Automatic Speech Recognition - ASR
This example runs a speech recognition model based on the hbm_runtime inference engine to automatically transcribe .wav audio files into corresponding text. The example code is located in the /app/pydev_demo/07_speech_sample/01_asr/ directory.
Model Description
-
Introduction:
The ASR (Automatic Speech Recognition) model converts audio signals into text. The input is a single-channel audio waveform (after sample rate conversion and normalization), and the output is a character-level token sequence. When used together with a vocabulary (
vocab) file, it supports Chinese speech transcription. This example uses a quantized.hbmmodel. -
HBM Model Name:
asr.hbm -
Input Format: Audio waveform, single-channel, sampled at 16kHz, with a maximum length of 30,000 samples.
-
Output: Probability distribution (logits) over character tokens.

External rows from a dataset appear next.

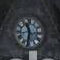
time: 11:32
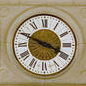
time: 3:48
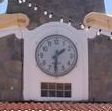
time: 1:30
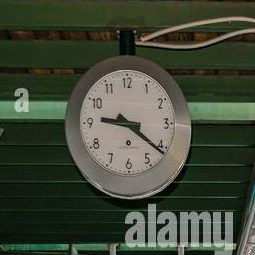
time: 9:21
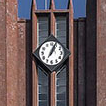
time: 1:05
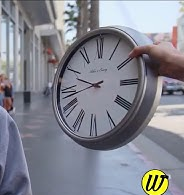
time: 9:42
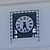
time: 6:26
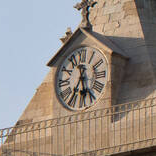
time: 5:35
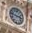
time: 2:46
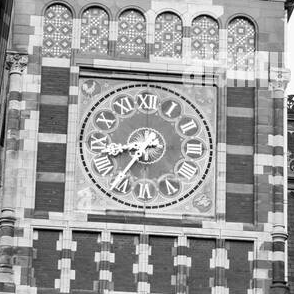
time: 8:36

After decoding via argmax, the logits are mapped to the recognized text.
-
Model Download URL (automatically downloaded by the program):
https://archive.d-robotics.cc/downloads/rdk_model_zoo/rdk_s100/asr/asr.hbm
Functionality Description
-
Model Loading
Load the ASR model using
hbm_runtime, which automatically parses the model's input/output shapes and quantization information. -
Input Preprocessing
Use SoundFile to read audio files (supports
.wav), and process the audio as follows:- Convert to single-channel
- Resample to the target sample rate (default: 16kHz)
- Normalize to zero-mean and unit-variance (z-score)
- Pad or truncate to a fixed length (e.g., 30,000 samples)
- Support generator-based processing for long audio inputs, enabling streaming recognition.
-
Inference Execution
Perform inference using the
.run()method, producing a logits tensor as output. -
Post-processing
Use
np.argmax()to obtain token indices from the output logits, then map them to characters using the vocab dictionary file (in JSON format) to produce the final transcribed text.
Environment Dependencies
- Ensure that the dependencies in
pydevare installed:pip install -r ../../requirements.txt - Install the
soundfilepackage:pip install soundfile==0.13.1
Directory Structure
01_asr/
├── asr.py # Main inference script
Parameter Description
| Parameter | Description | Default Value |
|---|---|---|
--model-path | Path to the model file (.hbm format) | /opt/hobot/model/s100/basic/asr.hbm |
--audio-file | Input audio file (supports .wav or .flac) | /app/res/assets/chi_sound.wav |
--vocab-file | Vocabulary file mapping tokens to IDs | /app/res/labels/vocab.json |
--priority | Inference priority (0–255; higher values indicate higher priority) | 0 |
--bpu-cores | Specify which BPU cores to use (e.g., --bpu-cores 0 1) | [0] |
--audio_maxlen | Fixed length after audio padding/truncation (in samples) | 30000 |
--new_rate | Target sample rate; audio will be automatically resampled | 16000 |
Quick Start
-
Run the model
- Using default parameters:
python asr.py - Running with specified parameters:
python asr.py \
--model-path /opt/hobot/model/s100/basic/asr.hbm \
--audio-file /app/res/assets/chi_sound.wav \
--vocab-file /app/res/labels/vocab.json \
--priority 0 \
--bpu-cores 0 \
--audio_maxlen 30000 \
--new_rate 16000
- Using default parameters:
-
View Results
Upon successful execution, the result will be printed:
I am Qwen, a large-scale language model developed by Alibaba Cloud.
Notes
- If the specified model path does not exist, the program will attempt to download the model automatically.